* [Input data]:
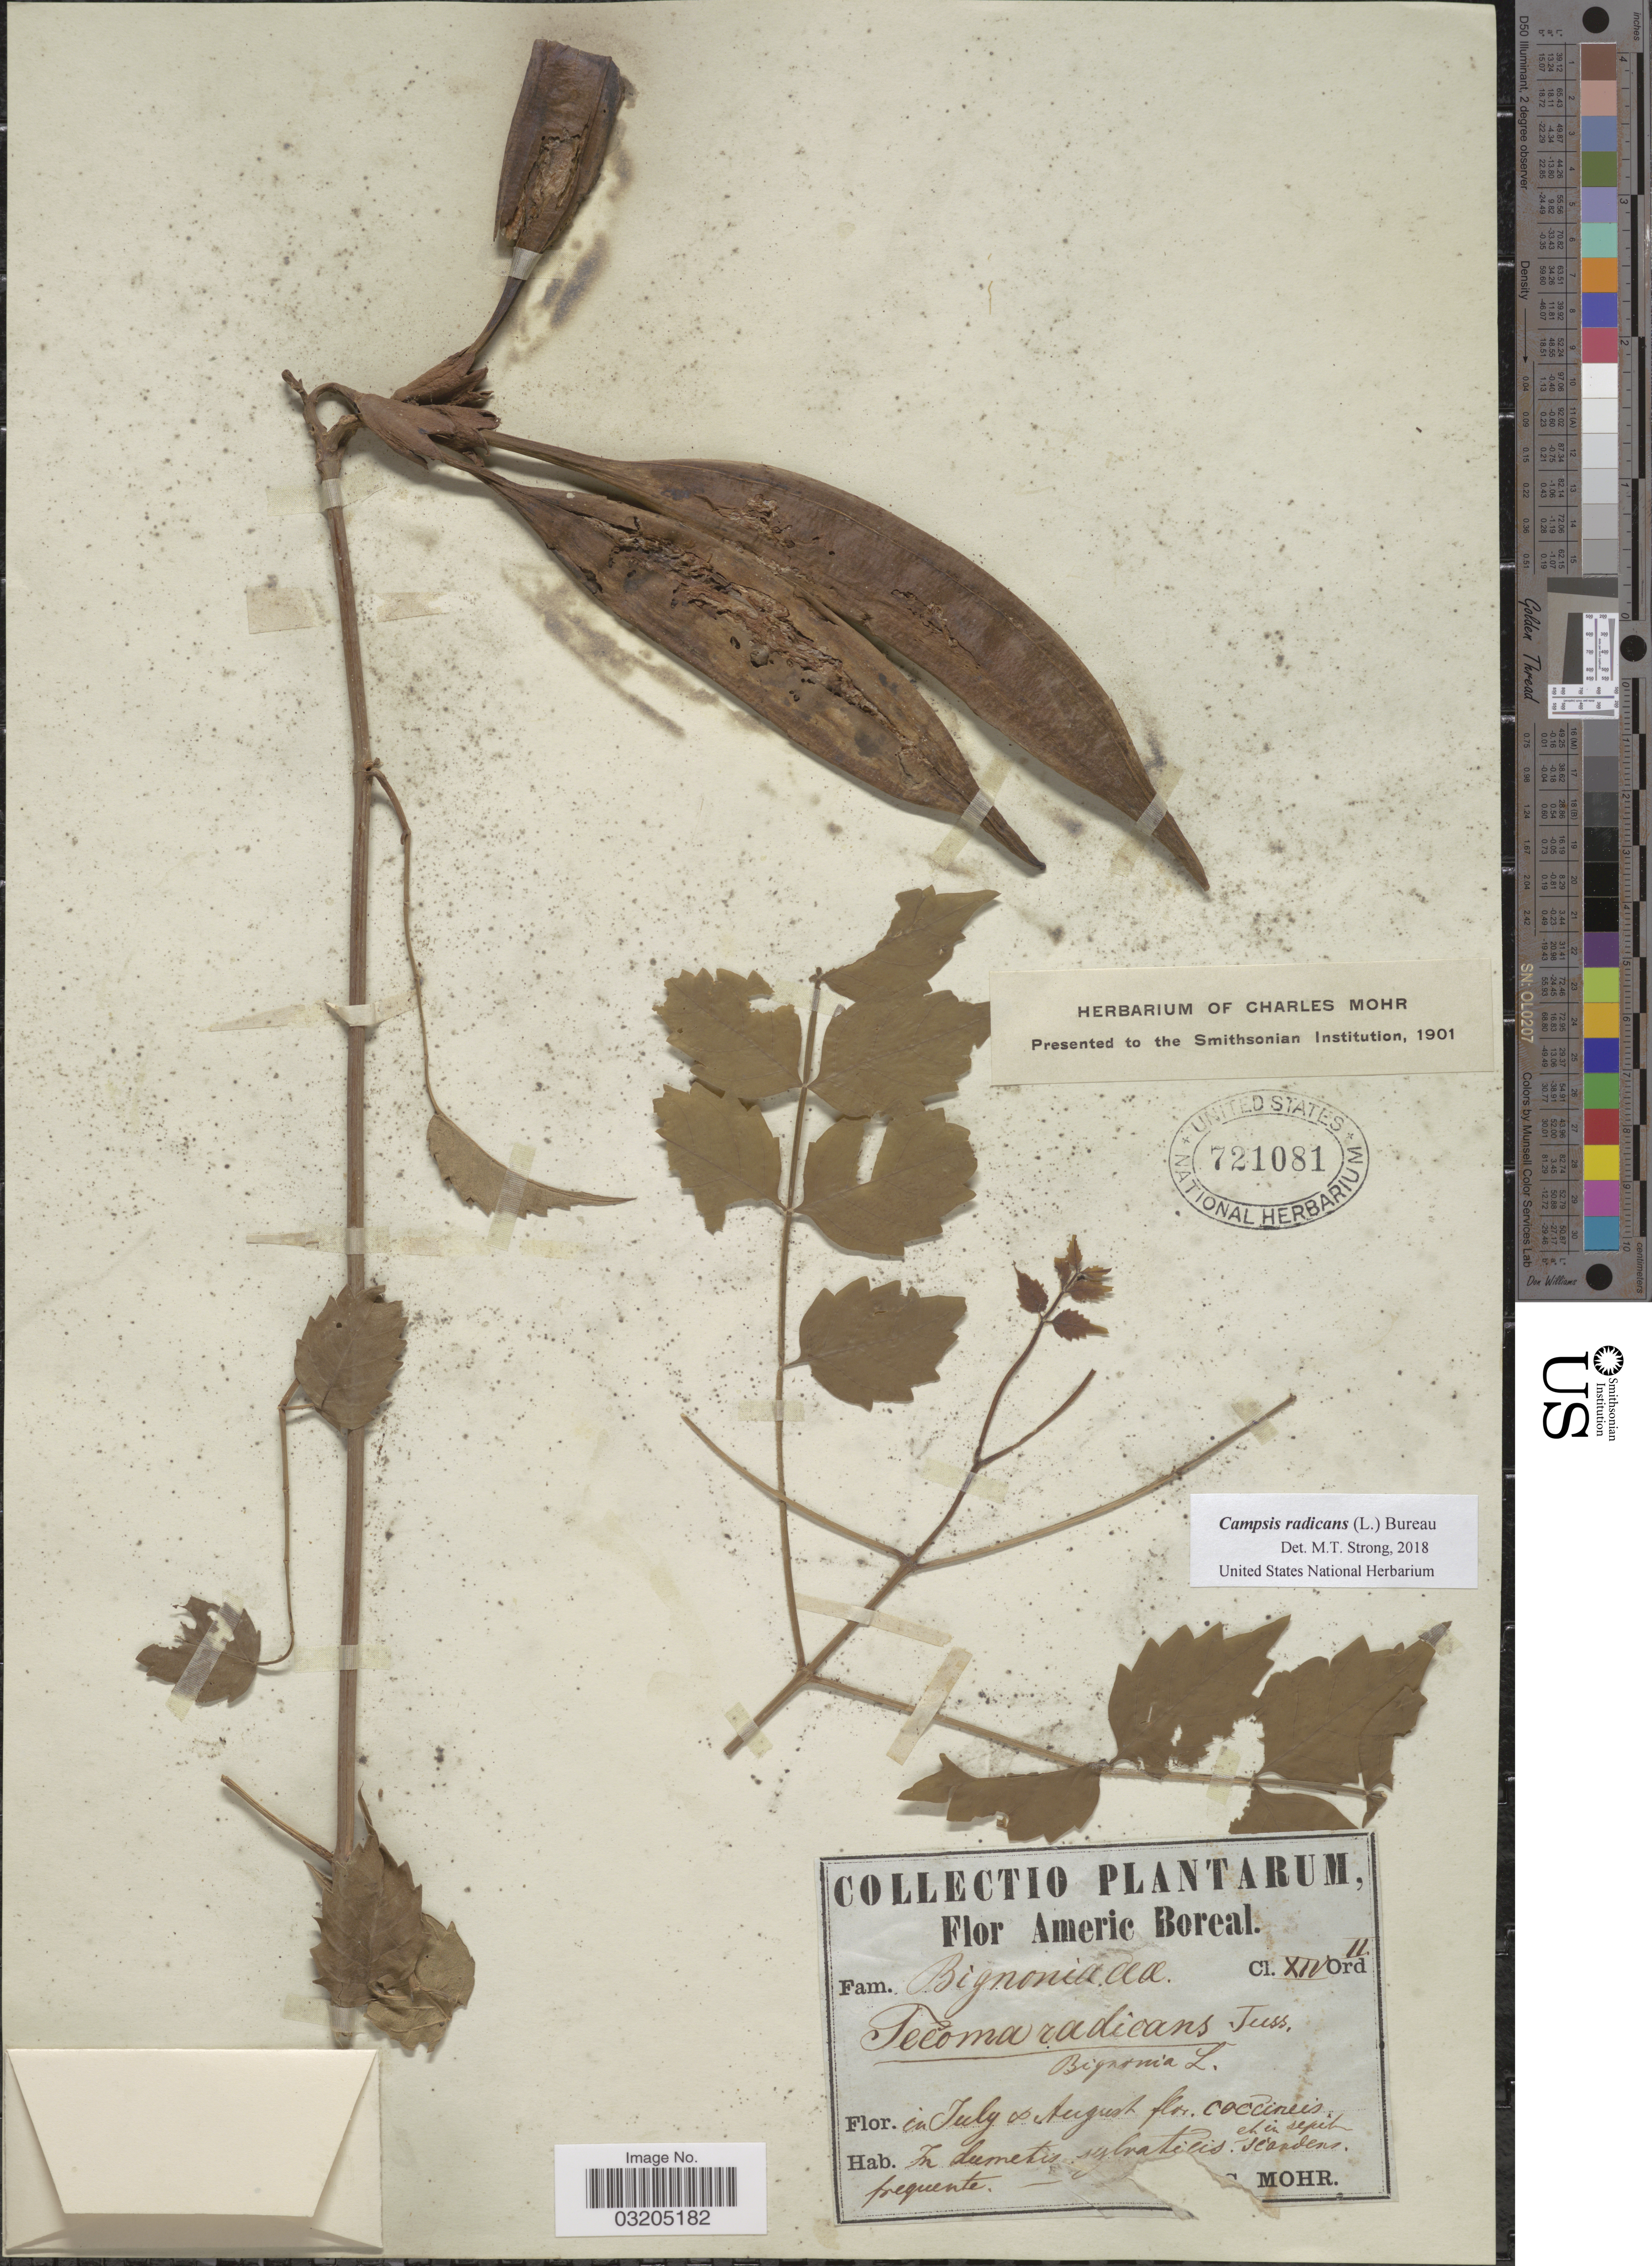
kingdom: Plantae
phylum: Tracheophyta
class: Magnoliopsida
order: Lamiales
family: Bignoniaceae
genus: Campsis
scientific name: Campsis radicans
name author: (L.) Seem.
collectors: C. T. Mohr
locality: Americ Boreal.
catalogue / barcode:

* [Aim of the exercise]:
Return all the material above line for line without changing anything, but leave out the picture.

* [Final answer]:
kingdom: Plantae
phylum: Tracheophyta
class: Magnoliopsida
order: Lamiales
family: Bignoniaceae
genus: Campsis
scientific name: Campsis radicans
name author: (L.) Seem.
collectors: C. T. Mohr
locality: Americ Boreal.
catalogue / barcode:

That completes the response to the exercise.